I will be using the KNNRegressor because it makes sense that trips that start at the equal hours, on the equal weekdays with the equal distances, must take an approximately equal time. I hope that the hours/weekday take care of the traffic jam effect.

In [None]:
kf = KFold(n_splits=3)
neighbors_array=[]
training_score=[]
testing_score=[]
for n_neighbors in range(1,10,2):
    knn = KNeighborsRegressor(n_neighbors=n_neighbors)
    print('\nEvaluating metrics with n_neighbors= ' + str(n_neighbors))
    neighbors_array.append(n_neighbors)
    ind_test_score=[]
    ind_train_score=[]
    
    for train_index, test_index in kf.split(train_data):
        train_x = train_data.loc[train_index, ['hour', 'weekday', 'Eucl_distance']]
        train_y = train_data.loc[train_index, ['trip_duration']]
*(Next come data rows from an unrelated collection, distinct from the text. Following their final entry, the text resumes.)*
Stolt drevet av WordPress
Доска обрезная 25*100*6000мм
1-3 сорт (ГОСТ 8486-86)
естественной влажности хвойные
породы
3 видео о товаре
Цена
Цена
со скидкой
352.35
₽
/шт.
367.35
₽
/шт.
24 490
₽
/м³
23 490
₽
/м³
        test_x = train_data.loc[test_index, ['hour', 'weekday', 'Eucl_distance']]
        test_y = train_data.loc[test_index, ['trip_duration']]

        knn.fit(train_x, train_y)
        y_pred_test = knn.predict(test_x)
        y_pred_train = knn.predict(train_x)
        
        ind_train_score.append(rmsle(train_y, y_pred_train))
        ind_test_score.append(rmsle(test_y, y_pred_test))
    training_score.append(np.mean(ind_train_score))
    testing_score.append(np.mean(ind_test_score))

In [None]:
plt.figure(figsize=(10, 12))
plt.plot(neighbors_array[:4], training_score[:4], label='training error')
plt.plot(neighbors_array[:4], testing_score[:4], label='testing error')
plt.title('Training and Testing Errors vs N_Neighbors')
plt.ylabel('RMSE')
plt.xlabel('n_neighbors')
plt.legend()
plt.show()

As expected, the training error starts off very low and the testing error, very high. That indicated the usual overfitting behavior we get from too few neighbors. Both errors tend to meet at around 0.4, which is a relatively good error for such a simple model.

## Final Considerations

This model is very simplistic, and there are many things that can be done to improve it. For example, we could use weather data to figure out if on a specific day/hour it rained/snowed heavy. That certainly influences trip durations. Also, hour and week are cyclical measures. That means that 23 hours is closer to 0 hours than to 20 hours. Same thing goes for week ( Sunday is closer to Monday than it is to Friday). But this behavior is not captured on the chosen model. A nice and elegant way to incorporate such cyclical behavior would be to use sine/cosine features, as explained on this thread: https://www.reddit.com/r/MachineLearning/comments/203pqk/machine_learning_and_comparing_times/?st=jhgziikz&sh=d21d3e70.

Thank you for reading and I'm open to feedbacks and critiques!